Vaccination : la stratégie la plus efficace

Les vaccins de 1ère génération ont permis l’éradication de la variole et leur efficacité contre le Mpox a été estimée à 85 %. Ils présentent cependant de nombreuses contre-indications et peuvent provoquer des effets indésirables graves, voire mortels. Une seule dose de vaccin est nécessaire et permet l’obtention d’une réponse immunitaire en moins de 10 jours. Les vaccins de 2e génération n’ont jamais été utilisés en population générale et ne sont aujourd’hui pas disponibles en France. Leurs effets indésirables attendus étaient proches de ceux des vaccins de première génération. Le profil de sécurité du vaccin de 3e génération est beaucoup plus satisfaisant, tout en assurant une réponse immunitaire comparable à celle observée avec les vaccins de première génération. Le schéma vaccinal est composé de deux doses de vaccin espacées de 28 jours. Les données d’efficacité contre le Mpox, bien que préliminaires et limitées, suggèrent une bonne efficacité de ce vaccin (entre 76 et 87 % après une première dose). Ces données nécessitent cependant d’être complétées, notamment dans les populations particulières (personnes immunodéprimées, femmes enceintes, enfants, etc.). La vaccination post-exposition est également efficace contre les formes graves et les décès, si le vaccin est administré dans les quatre jours suivant l’exposition.
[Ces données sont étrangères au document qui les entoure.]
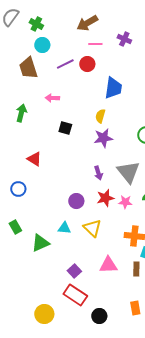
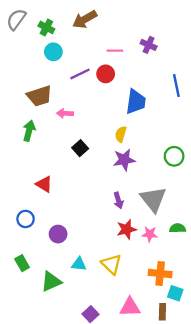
brown arrow: (87, 23) -> (85, 19), moved
brown trapezoid: (28, 68) -> (39, 96), moved, turned -90
black square: (65, 128) -> (80, 148), turned 32
purple circle: (76, 201) -> (58, 234), moved

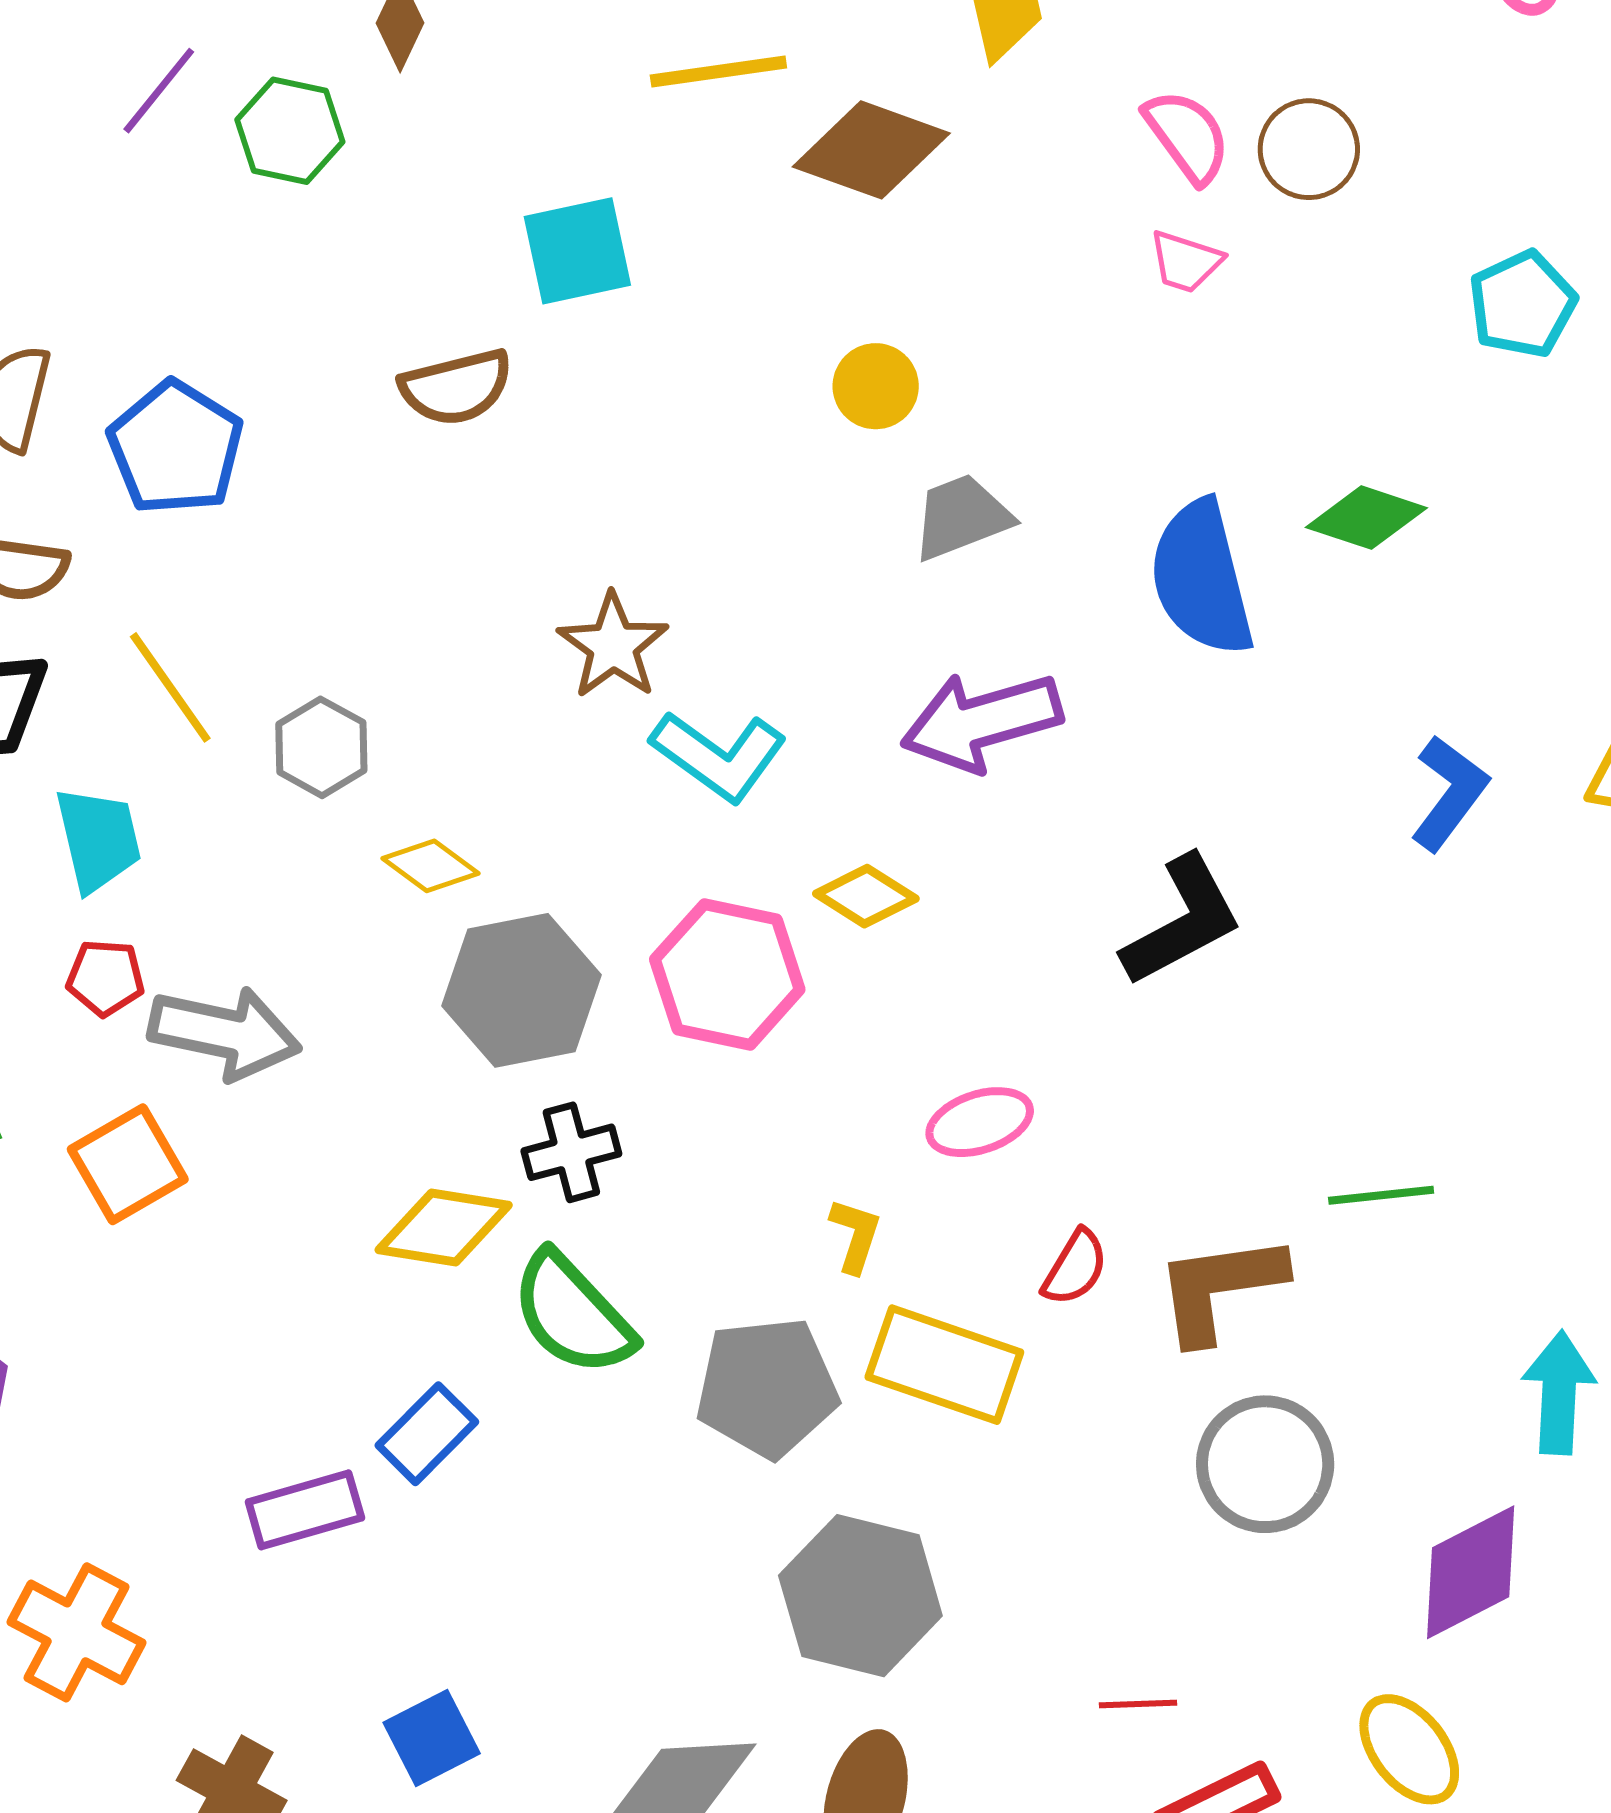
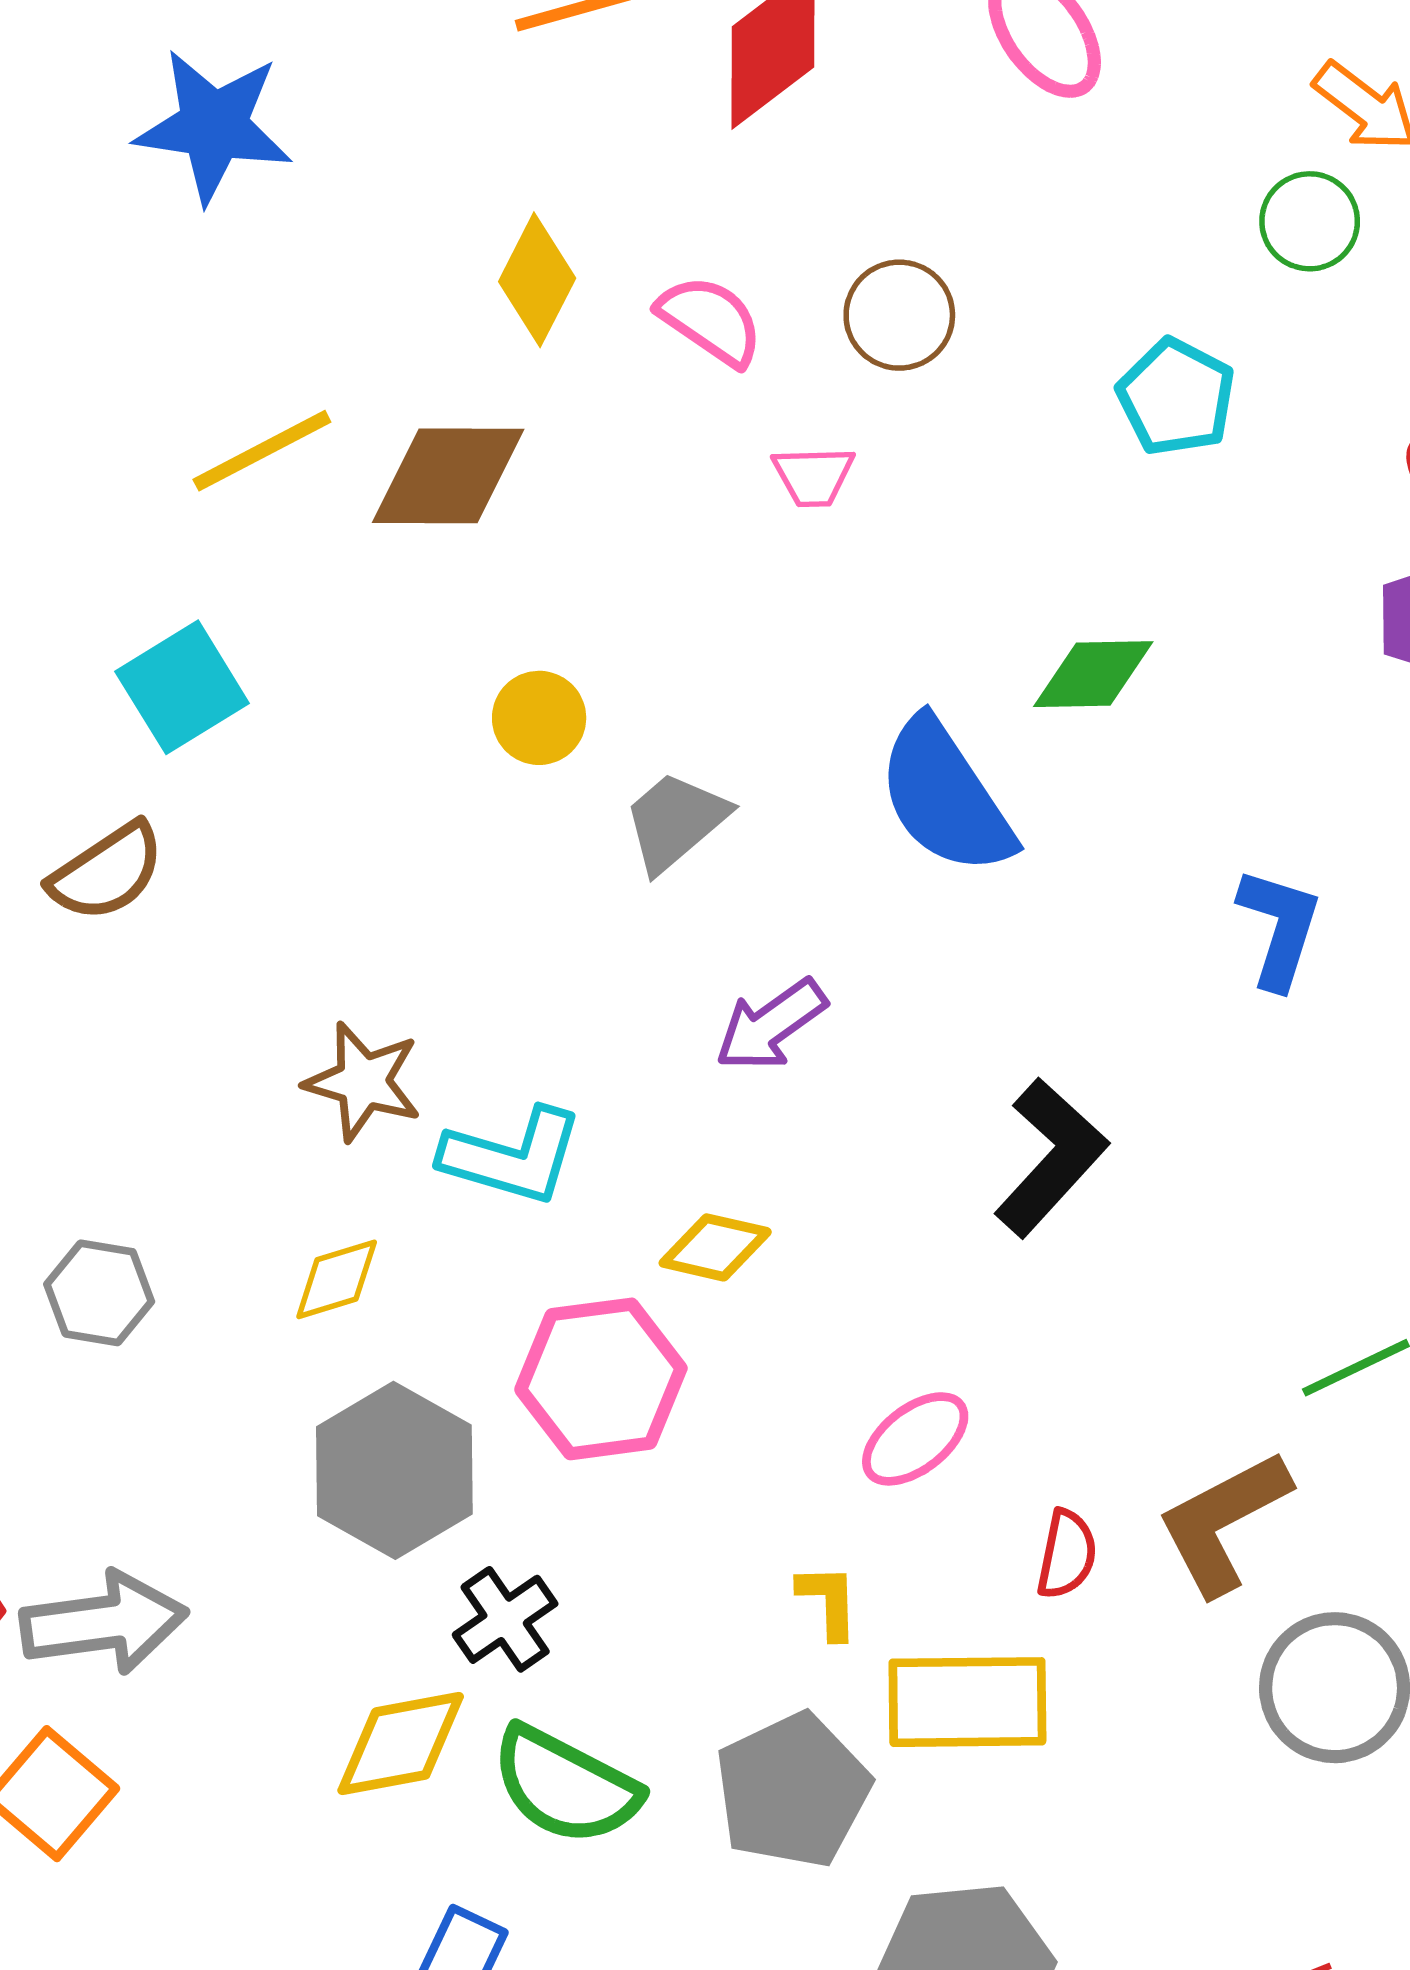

Le délai peut s’étendre à deux semaines pour les personnes vaccinées pendant l’enfance.

Au vu de ces données, la HAS recommande de constituer des stocks stratégiques de vaccins antivarioliques de 3e génération, suffisants pour permettre la mise en place rapide d’une campagne de vaccination réactive, y compris à large échelle si le niveau de menace le justifie, explique le communiqué de l’institution.

Une réponse graduée

La HAS recommande des stratégies différentes en fonction du type d’épidémie et de son niveau d’urgence. En cas de résurgence d’une épidémie de variole, dès les premiers cas survenant sur le territoire national, la HAS recommande le déploiement de la vaccination des intervenants-es de première ligne et la mise en place d’une vaccination en anneaux autour des cas. Le scénario le plus pessimiste, incluant de nombreux cas simultanés sur le territoire national, prévoit une vaccination généralisée à l’échelle d’une région, voire du pays.

En cas d’épidémie de Mpox et en présence de cas isolés ou dispersés sur le territoire national, la HAS recommande la mise en place d’une stratégie de vaccination post-exposition pour les personnes adultes contacts à risque d’exposition au Mpox. La première dose de vaccin doit être administrée idéalement dans les quatre jours après le contact à risque et au maximum 14 jours plus tard. Pour les personnes ayant bénéficié d’une vaccination antivariolique avec un vaccin de 1ère génération avant 1980 et répondant à la définition de contacts à risque, une seule dose de vaccin doit être administrée. Si les cas sont nombreux et simultanés sur le territoire, la HAS recommande en supplément la vaccination préventive des personnes à haut risque d’exposition et des personnels de santé amenés à prendre en charge, diagnostiquer, traiter, ou vacciner des cas ou des personnes-contact.